Cycle (A) Ash Wednesday

Joel 2:12-18; 2 Cor 5:20-6:2; Mt 6:1-6, 16-18

To help us understand   the significance of lent the Church makes use of a sign, the sign of ashes. Ashe is blessed and imposed on the forehead of each one of us.

Ash is an object of daily contact.  Every one, young or old, come in contact with ash or dust, and everyone knows that it is one of the things of least importance. So the church reminds its members that we are created from Ash and we have to return to ash. In this short span of life the physical body that is the composition hash has been glorified, and made prominent by the presence of the spirit that gives the life breath to the body. So the season of lent reminds us to subdue the desires of the flesh to the demands of the spirit.

Ash is used as a symbol to remind us of our weakness. There have been leaders who wielded enormous power, but only for a short span of life. Then they had to submit to the natural course of death and disintegration. TenzingNorgay conquered the highest peak, the Himalayas. But when his turn arrived he was conquered by death. Alexander the Great conquered the ends of the then known world. But when his turn came, he had to submit to the unconquerable enemy, death. Sir Ronald Ross conquered, but when his turn came he was conquered by the great enemy, death. All of them returned to dust and decay. So, ash reminds us today that we are week human beings who are granted a short life on this earth.

Realizing this inevitable reality the church places its demands on us: “turn away from sin and believe in the Gospel.” The sign of turning away from sin is indulging in good work. To the Jew the three great cardinal works of religious life were, alms giving, prayer and fasting.  In the season of lent the church wants us too to practice these virtue.

It is a strange fact that these three great cardinal good works are done from wrong motives. So Jesus warned his audience, when these things were done with the sole intention of bringing glory to the doer their value was lost.

A man may give arms just to demonstrate his generosity. A man may pray just to make an impression on his fellow men. His praying may simply be an attempt to demonstrate his exceptional piety. A man may fast, not really to humble himself in the sight of God, but to show the world what a splendid self-disciplined character he has. A man may practise good works simply to win praise from men. Then they already had their reward from men, and he does not leave to God a chance to reward him.
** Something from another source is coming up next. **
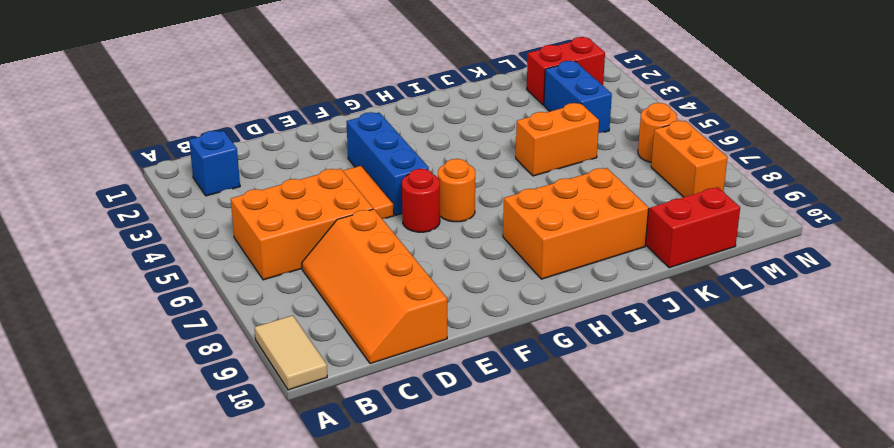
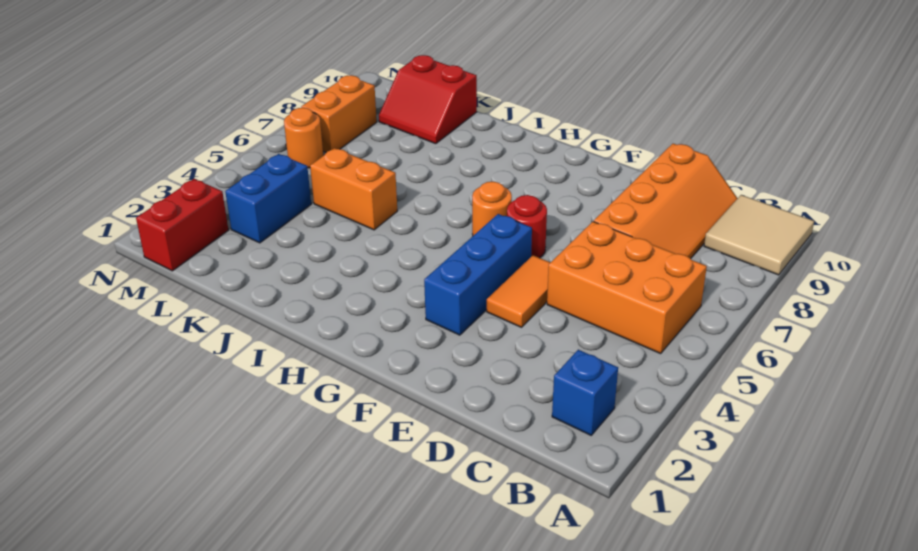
tan tile A9:A10 level 1 -> tan tile A9:B10 level 1
orange brick H8:J9 level 1 -> none
red brick L2:M2 level 1 -> red brick M1:M2 level 1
There was a rabbinic saying, “Greater is he who gives alms than he who offers all sacrifices.” But often we are tempted to make a show of our generosity.  J. J. Westein quotes an eastern custom from the ancient days. “In the east water is so scarce that sometimes it had to be bought. When a man wanted to do a good act, he went to the water-carriers and instructed him: ‘Give the thirsty a drink.’ When the water carrier gave water to the thirsty, the man stood near him and asked,” Bless me, who gave you this drink.” Jesus teaches that he had already enjoyed his reward. Our works of charity must be done in secret. So that God who sees our work will reward us. Johnson, in his own days of poverty, went on slipping pennies into the hands of the waifs and strays that were sleeping in the doorways because they had nowhere else to go. Once Jonson was asked how he could have bear to have his house filled with necessitous and undeserving people. Johnson answered: “If I did not assist them no one else would, and they must not be lost for want.” Here we see real giving. A giving that flows from the heart. A giving that is the fruit selflessness. This is what the church demands us in the season of lent.
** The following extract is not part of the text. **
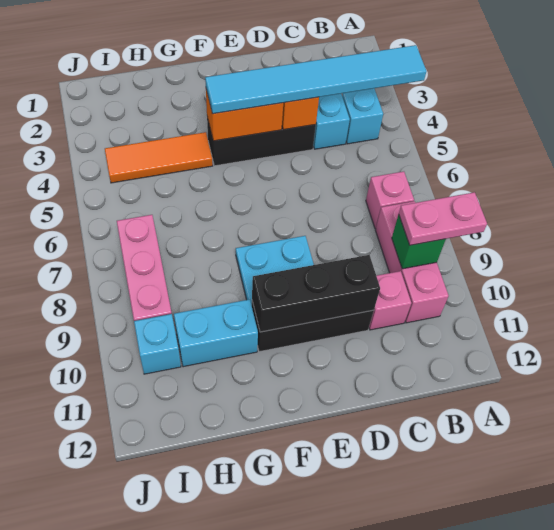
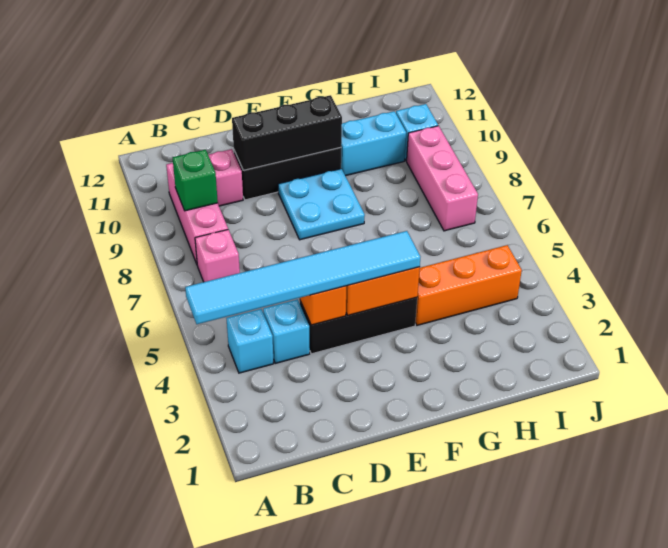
pink plate A9:B9 level 3 -> none
orange tile G4:I4 level 1 -> orange brick G4:I4 level 1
Secondly, the season of lent reminds us practice the habit of fasting. To this day in the East fasting is an essential part of religious life.  In many cases fasting was a preparation for revelation. Moses fasted for forty days and forty nights before he received the revelation on the Mount Sinai. Daniel fasted as he awaited God’s word. Jesus Himself fasted as he received the ordeal of temptation. St Francis spent days in fast as he waited for the revelation of God. When the body is most disciplined, the mental spiritual faculties become most alert. Fasting is good for self-discipline, and it preserves from becoming the slaves of habit. Above all fasting helps us understand the plight of the needy, and to appreciate things all the more. But fasting has gone completely out of the practice of the contemporary man. We should practice it in our own way. And the reason for it is:

“So that earth’s bliss may be our guide,
And not our chain.”

Thirdly, the season of lent reminds us to spend time in prayer.  One of the loveliest rabbinic says is, “He who prays within his house surrounds it with a wall that is stronger than iron.” Jesus emphasized the importance of prayer in His teaching and by His example. In fact, Jesus laid down two great rules for prayer. All prayer must be offered to God, and we must always remember that the God to whom we pray is a God of love, who is ready to answer.

As Lent is a time to go back to god, let us join with our brothers and sisters in almsgiving, fasting and prayer. May God bless our efforts.